--- Start of Dataset extract ---

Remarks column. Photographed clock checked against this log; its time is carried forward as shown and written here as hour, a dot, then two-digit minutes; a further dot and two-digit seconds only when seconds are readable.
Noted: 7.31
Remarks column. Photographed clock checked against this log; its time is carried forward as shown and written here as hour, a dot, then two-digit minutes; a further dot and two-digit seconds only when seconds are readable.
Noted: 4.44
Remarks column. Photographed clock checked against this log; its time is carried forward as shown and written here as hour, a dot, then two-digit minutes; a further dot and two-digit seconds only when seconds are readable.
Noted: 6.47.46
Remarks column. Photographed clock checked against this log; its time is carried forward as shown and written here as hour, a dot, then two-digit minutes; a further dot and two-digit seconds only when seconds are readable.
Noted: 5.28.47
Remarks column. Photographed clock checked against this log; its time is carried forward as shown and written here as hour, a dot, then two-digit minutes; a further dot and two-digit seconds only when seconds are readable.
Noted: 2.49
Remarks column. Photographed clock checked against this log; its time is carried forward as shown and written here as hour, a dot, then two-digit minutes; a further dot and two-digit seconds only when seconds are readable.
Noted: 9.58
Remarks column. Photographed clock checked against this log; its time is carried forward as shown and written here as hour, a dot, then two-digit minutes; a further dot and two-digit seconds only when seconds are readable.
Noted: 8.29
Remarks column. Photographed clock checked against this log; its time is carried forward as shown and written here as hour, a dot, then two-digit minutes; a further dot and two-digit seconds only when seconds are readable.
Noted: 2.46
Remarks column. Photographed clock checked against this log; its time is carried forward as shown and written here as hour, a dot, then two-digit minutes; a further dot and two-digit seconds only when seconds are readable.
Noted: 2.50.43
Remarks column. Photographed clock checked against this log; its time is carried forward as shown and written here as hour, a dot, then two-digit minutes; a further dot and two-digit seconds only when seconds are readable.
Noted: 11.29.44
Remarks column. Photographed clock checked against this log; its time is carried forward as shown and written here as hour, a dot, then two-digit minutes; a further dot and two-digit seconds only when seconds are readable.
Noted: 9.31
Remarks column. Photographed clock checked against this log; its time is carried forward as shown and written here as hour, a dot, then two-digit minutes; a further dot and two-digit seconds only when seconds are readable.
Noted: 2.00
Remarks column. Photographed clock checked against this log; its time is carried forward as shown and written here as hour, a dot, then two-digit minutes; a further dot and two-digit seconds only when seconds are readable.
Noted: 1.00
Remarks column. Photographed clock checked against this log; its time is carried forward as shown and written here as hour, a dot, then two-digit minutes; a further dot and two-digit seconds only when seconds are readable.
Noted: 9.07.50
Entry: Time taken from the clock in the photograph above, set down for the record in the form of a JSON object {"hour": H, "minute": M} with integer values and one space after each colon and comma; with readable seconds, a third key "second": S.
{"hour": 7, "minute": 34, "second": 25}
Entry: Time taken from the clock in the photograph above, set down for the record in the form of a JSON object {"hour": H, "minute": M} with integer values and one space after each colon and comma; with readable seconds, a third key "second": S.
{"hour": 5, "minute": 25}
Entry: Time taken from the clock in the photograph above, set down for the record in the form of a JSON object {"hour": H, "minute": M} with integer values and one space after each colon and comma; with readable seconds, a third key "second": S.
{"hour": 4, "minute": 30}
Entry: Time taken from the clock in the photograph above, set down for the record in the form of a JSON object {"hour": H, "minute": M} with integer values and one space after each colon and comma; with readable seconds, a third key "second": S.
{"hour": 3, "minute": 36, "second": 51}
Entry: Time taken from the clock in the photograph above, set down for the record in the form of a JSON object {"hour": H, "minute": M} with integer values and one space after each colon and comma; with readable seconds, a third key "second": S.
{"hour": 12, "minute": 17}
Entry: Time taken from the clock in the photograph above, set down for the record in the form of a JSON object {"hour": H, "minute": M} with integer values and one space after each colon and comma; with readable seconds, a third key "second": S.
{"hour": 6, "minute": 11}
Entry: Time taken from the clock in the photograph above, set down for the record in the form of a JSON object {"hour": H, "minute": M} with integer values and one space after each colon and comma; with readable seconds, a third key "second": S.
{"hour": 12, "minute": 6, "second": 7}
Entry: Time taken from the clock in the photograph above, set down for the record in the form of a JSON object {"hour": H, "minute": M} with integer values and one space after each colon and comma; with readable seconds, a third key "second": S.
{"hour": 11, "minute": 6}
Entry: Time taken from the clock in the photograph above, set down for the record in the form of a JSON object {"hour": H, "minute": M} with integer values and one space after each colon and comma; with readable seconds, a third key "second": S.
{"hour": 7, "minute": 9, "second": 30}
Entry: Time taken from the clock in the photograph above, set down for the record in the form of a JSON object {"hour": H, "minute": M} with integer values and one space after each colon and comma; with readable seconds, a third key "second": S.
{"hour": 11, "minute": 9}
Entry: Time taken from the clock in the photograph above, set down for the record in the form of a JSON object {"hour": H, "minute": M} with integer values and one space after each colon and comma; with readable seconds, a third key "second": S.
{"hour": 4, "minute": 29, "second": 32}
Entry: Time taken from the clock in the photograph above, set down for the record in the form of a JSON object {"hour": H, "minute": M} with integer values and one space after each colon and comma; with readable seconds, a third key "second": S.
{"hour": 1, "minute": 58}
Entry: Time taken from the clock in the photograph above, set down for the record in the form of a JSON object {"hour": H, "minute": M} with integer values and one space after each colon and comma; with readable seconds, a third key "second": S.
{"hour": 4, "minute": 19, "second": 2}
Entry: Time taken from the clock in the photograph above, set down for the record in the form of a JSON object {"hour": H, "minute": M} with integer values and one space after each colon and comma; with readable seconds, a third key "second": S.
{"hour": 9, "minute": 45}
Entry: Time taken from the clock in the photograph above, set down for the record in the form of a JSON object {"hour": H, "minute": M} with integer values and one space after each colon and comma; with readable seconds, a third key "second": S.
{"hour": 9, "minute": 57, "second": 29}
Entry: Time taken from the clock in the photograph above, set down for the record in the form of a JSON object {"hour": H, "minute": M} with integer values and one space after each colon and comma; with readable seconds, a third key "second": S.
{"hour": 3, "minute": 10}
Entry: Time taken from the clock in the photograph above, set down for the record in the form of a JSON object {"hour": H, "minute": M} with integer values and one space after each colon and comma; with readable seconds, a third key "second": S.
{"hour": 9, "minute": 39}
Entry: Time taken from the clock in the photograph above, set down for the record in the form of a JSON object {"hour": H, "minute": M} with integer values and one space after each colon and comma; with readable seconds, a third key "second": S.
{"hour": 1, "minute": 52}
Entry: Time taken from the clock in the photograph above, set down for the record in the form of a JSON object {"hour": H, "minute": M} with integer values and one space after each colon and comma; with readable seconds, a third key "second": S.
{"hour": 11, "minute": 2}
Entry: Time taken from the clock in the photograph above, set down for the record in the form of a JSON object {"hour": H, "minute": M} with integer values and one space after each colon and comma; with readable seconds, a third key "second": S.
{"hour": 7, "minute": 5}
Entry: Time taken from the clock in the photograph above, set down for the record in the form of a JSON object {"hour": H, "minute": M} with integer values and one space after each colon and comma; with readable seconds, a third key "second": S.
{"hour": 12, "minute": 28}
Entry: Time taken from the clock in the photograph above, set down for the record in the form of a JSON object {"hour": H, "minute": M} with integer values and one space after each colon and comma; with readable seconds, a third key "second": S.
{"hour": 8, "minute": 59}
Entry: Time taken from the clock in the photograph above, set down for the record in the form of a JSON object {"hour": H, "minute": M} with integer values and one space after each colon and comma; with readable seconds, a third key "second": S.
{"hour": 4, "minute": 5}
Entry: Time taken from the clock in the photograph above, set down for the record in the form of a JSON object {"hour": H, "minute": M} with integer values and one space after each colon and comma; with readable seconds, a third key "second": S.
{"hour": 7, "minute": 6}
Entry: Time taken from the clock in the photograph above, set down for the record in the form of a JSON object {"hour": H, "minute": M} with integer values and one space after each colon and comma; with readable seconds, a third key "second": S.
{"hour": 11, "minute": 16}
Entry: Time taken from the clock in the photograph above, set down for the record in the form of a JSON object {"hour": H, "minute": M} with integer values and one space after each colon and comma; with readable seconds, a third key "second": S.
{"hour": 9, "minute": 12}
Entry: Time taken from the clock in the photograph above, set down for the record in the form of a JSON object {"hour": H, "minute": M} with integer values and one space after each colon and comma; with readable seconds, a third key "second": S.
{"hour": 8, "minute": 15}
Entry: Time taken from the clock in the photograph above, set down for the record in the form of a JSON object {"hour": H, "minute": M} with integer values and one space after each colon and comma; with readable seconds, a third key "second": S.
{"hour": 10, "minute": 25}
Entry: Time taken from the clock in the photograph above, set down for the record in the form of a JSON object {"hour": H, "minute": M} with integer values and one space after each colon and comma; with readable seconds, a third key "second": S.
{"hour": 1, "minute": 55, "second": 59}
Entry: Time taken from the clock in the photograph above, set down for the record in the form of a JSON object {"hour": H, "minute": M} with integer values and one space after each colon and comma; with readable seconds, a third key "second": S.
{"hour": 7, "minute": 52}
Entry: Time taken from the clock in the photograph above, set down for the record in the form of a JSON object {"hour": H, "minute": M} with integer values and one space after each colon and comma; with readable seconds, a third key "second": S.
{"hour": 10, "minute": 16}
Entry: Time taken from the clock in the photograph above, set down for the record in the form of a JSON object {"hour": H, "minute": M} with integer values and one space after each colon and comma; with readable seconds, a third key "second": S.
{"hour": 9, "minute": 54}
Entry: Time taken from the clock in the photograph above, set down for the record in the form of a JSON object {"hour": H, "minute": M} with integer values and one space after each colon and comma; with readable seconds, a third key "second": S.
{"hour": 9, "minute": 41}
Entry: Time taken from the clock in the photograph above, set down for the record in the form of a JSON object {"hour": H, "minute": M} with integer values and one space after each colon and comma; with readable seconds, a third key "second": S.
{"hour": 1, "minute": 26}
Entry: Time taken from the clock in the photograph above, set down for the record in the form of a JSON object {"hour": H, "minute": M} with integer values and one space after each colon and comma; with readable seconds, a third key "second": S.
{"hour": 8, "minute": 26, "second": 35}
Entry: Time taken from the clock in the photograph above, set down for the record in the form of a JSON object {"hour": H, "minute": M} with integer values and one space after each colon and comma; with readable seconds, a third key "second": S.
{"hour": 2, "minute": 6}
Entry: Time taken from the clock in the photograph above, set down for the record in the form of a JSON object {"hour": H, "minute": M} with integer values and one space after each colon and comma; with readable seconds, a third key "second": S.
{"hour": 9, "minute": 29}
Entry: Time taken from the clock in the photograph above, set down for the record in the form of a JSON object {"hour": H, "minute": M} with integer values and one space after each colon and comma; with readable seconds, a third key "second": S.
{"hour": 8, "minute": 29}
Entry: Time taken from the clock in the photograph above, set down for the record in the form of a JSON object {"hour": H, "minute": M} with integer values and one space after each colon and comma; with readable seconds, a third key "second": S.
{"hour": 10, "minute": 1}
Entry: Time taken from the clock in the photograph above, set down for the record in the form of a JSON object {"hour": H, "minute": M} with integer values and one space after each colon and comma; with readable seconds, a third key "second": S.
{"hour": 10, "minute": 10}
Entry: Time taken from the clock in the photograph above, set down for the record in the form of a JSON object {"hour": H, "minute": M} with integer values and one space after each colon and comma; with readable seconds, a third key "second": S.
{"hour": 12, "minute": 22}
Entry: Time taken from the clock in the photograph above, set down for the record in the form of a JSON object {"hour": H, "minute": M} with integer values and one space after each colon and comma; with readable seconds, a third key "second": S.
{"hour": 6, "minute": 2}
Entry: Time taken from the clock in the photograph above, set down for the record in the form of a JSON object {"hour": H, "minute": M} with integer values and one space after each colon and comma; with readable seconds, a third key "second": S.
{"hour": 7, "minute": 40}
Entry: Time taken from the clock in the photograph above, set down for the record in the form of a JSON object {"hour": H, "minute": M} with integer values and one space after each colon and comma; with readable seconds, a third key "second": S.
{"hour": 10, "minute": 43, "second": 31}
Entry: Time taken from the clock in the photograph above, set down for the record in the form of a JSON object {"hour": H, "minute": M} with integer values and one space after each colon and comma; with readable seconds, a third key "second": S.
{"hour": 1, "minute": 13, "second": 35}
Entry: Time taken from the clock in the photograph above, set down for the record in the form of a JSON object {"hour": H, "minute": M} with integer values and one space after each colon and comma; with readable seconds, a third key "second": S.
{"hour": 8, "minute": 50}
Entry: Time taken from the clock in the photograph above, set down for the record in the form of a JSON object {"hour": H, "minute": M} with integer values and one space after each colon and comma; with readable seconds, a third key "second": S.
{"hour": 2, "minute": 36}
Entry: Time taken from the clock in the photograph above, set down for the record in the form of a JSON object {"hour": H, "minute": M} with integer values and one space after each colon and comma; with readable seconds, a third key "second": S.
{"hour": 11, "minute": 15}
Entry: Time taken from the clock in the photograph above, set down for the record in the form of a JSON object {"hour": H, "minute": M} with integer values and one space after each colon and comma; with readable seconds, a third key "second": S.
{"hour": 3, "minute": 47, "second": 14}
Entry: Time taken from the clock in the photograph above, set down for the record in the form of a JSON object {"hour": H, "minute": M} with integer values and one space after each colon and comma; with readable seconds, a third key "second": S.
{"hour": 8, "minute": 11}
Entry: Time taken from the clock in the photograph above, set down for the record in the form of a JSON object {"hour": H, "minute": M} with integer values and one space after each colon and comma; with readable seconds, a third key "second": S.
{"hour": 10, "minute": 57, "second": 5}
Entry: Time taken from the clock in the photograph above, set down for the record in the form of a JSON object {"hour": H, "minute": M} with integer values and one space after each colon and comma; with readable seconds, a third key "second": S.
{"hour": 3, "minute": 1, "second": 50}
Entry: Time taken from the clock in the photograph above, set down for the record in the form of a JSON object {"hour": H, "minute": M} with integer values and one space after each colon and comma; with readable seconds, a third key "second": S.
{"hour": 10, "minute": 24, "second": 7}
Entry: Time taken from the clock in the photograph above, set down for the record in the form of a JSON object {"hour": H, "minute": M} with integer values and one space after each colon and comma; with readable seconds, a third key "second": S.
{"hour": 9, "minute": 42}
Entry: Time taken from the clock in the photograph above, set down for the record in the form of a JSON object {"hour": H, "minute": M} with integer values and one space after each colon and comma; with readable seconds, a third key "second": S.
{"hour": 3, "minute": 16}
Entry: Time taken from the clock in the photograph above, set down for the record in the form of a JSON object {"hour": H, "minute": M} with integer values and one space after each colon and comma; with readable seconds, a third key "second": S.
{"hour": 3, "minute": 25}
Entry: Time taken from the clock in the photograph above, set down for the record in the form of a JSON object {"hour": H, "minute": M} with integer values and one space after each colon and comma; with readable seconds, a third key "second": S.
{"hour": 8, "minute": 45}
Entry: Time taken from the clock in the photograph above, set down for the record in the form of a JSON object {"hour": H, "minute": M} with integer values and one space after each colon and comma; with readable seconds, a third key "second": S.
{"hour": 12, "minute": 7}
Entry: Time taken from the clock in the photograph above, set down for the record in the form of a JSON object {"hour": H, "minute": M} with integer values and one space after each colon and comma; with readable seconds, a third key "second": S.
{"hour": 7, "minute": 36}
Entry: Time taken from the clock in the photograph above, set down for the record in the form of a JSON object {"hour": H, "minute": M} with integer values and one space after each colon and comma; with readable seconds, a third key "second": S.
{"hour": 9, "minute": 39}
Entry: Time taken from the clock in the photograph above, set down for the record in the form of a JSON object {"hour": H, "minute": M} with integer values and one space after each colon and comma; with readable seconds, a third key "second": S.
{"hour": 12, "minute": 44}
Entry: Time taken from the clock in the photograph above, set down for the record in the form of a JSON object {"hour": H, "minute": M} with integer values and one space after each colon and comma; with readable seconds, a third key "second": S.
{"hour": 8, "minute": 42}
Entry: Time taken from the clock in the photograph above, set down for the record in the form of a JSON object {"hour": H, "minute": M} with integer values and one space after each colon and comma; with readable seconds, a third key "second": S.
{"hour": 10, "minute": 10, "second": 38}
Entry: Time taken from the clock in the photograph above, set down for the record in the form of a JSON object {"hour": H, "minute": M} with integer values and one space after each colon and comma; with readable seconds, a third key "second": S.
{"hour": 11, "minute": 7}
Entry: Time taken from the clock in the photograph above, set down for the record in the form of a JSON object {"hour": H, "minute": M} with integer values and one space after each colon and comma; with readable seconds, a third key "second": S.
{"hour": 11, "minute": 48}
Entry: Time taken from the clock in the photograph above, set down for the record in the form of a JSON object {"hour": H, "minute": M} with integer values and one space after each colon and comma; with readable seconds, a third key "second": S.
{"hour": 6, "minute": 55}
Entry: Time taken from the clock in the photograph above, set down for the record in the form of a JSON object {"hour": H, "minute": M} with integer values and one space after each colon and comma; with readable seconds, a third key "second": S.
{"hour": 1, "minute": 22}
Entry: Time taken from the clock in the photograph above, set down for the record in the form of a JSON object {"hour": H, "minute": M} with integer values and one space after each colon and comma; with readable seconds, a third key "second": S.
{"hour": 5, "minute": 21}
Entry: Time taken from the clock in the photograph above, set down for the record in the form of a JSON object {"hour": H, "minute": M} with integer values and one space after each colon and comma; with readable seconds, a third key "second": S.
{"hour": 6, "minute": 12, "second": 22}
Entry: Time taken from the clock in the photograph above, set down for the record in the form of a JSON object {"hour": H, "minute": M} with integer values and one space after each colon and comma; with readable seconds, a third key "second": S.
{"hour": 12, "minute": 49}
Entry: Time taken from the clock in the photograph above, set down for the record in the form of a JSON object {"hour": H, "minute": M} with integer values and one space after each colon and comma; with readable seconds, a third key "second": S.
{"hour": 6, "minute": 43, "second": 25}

--- End of Dataset extract ---

* **Task requirements**: Convert the material above, everything from its start down through the line containing "Noted: 4.44", into a two-column CSV with the header text,noted. Each row pairs a text with the value noted for it, and each value sits in its own quoted field with any line breaks replaced by spaces.

* **Exercise output**:
text,noted
"Remarks column. Photographed clock checked against this log; its time is carried forward as shown and written here as hour, a dot, then two-digit minutes; a further dot and two-digit seconds only when seconds are readable. Noted:","7.31"
"Remarks column. Photographed clock checked against this log; its time is carried forward as shown and written here as hour, a dot, then two-digit minutes; a further dot and two-digit seconds only when seconds are readable. Noted:","4.44"